15 June 2004

Colombian Hailed as Hero in Fight Against Trafficking in Persons

Ambassador Sierra calls for greater international involvement

 

Washington -- On any given day, two or three Colombian women fall victim to the deceit and lies of traffickers and begin a journey that has lured an estimated 35,000 to 50,000 Colombian women to leave home for a better life -- only to disappear into the dark underworld of sex slavery.

Francisco Sierra, Colombia's ambassador to Japan, has made it his personal goal to stop this trafficking in persons that has taken so many women into forced prostitution. For his efforts, Sierra was recognized by Secretary of State Colin Powell on June 14 as one of six heroes in the fight against an illicit industry that preys upon society's most vulnerable members.

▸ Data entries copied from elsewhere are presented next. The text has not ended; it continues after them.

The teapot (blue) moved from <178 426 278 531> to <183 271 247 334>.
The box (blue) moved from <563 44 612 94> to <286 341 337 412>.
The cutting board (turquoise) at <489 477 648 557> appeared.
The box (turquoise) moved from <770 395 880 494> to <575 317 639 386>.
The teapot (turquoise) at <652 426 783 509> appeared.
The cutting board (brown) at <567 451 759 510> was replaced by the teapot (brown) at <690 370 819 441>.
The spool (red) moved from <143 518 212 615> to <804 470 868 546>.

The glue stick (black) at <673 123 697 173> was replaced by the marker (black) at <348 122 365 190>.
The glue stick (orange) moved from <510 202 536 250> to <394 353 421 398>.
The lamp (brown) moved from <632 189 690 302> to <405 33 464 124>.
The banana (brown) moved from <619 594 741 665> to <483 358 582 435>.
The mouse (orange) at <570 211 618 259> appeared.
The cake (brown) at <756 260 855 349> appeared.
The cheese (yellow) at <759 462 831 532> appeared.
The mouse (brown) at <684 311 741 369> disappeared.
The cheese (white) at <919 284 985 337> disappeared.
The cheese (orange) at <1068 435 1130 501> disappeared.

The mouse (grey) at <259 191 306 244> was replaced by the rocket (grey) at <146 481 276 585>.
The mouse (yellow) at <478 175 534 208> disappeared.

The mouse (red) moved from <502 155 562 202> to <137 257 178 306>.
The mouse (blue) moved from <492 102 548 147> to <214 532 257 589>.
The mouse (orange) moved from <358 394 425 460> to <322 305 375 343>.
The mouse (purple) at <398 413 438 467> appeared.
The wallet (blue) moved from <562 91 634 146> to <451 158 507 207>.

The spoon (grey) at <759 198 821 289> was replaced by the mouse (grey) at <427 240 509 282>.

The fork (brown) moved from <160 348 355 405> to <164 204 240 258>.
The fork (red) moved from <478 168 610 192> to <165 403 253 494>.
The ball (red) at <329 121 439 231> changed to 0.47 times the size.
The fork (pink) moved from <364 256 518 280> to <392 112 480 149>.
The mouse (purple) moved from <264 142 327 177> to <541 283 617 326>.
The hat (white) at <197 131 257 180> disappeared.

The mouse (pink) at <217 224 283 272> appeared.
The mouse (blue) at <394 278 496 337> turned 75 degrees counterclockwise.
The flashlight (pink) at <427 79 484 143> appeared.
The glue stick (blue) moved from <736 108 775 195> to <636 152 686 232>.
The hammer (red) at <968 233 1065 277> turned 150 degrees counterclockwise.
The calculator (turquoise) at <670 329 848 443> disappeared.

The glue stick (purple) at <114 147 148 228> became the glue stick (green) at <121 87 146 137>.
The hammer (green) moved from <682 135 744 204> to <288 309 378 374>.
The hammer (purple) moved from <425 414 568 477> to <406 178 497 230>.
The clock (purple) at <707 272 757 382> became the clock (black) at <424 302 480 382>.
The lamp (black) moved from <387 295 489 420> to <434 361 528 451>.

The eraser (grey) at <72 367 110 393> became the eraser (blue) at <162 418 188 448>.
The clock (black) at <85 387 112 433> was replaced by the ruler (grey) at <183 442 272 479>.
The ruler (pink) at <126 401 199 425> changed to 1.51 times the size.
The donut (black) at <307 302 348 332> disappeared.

Sierra said the women are told they will find a better life by working in other countries such as Holland, Japan, and Spain, but they most often find themselves trapped into working in brothels to pay off their so-called "transportation" fees; such fees may total as much as $50,000 to $80,000. Sierra said that the women are expected to pay their captors roughly $2,000 every ten days or they will be severely punished.

"The reason is [the women] are from a low-income sector of the population with a lack of education and opportunities," Sierra said through an interpreter, when asked why so many women are likely to be exploited in their attempts to go abroad to find work. They are tempted by false promises and become victims of an elaborate network of traffickers.

Thanks in large part to the efforts of Sierra and others who are working hard to save Colombian women from traffickers, Colombia was rated as a Tier 1 country in the 2004 Trafficking in Persons Report issued by the U.S. Department of State. This rating signifies that the Colombian government fully complies with the minimum standards set by the United States government in the Trafficking Victims Protection Reauthorization Act of 2003.

In recent years, Sierra explained, a significant number of the trafficked women have found themselves ensnared in Japan's lucrative sex industry. "The girls arrive in Japan and pass through the immigration authorities," Sierra said. "Then the Yakuza, the Japanese mafia, take their passports and other documents. Also, they take their tickets."

Without any form of documentation or means of getting home, the women are forced to work for their captors in brothels -- essentially to buy back their own freedom, according to Sierra. And most are prevented from seeking help because they fear for their own safety as well as the safety of their family members in Colombia, whom the women believe the traffickers can harm.

"For that reason, sometimes the women don't even dare to escape. Most of the women are not willing to make depositions or statements or declarations to the authorities," Sierra said.

In recent months, he observed, there has been progress in preventing the trafficking of Colombian women to Japan. The breakthrough came with the arrest of Koichi "Sony" Hagiwara, a notorious trafficker, who helped supply Japan's brothels, and that arrest has encouraged more women to come forward and seek assistance to escape the sex industry.

However, Sierra added, the victims of trafficking are also the primary victims of the legal system in Japan, due to Japan's lack of anti-trafficking laws. "In Japan, currently, the victims of trafficking in persons are [treated as] the culprits ... and are the ones prosecuted because of the violations of the immigration law -- they don't have work visas," he said.

He noted that these women are often arrested for prostitution, despite the fact that they were forced to engage in it. The arrests serve merely to victimize the women even further, he pointed out.

"Meanwhile, those really responsible -- the brokers and traffickers -- are totally free to [pursue] their activities," said the ambassador. The traffickers can only be charged for violating various immigration laws, in the absence of anti-trafficking legislation.

"Colombia is making great efforts to counter trafficking in persons, but Japan specifically has to adopt a law to punish the traffickers," Sierra argued.

He said he is hopeful that the plight of his country's citizens will be more widely recognized by the international community, which would help garner aid and support in combating the trafficking industry.

Sierra's call for international action was echoed by Ambassador John Miller, director of the State Department's office to monitor and combat trafficking in persons.

At the June 14 launch of the 2004 Trafficking in Persons Report, Miller said: "In the last month or two, the government of Japan, at the direction of the prime minister, has started to take an enormous number of steps that we hope will lead to more prosecutions, more investigations, more convictions, more pursuit of organized crime figures and more help for victims. The prime minister has just formed a new ministerial task force that will be chaired by one of the [Japanese cabinet] secretaries, and they are already at work with the parliament on a new comprehensive anti-trafficking law."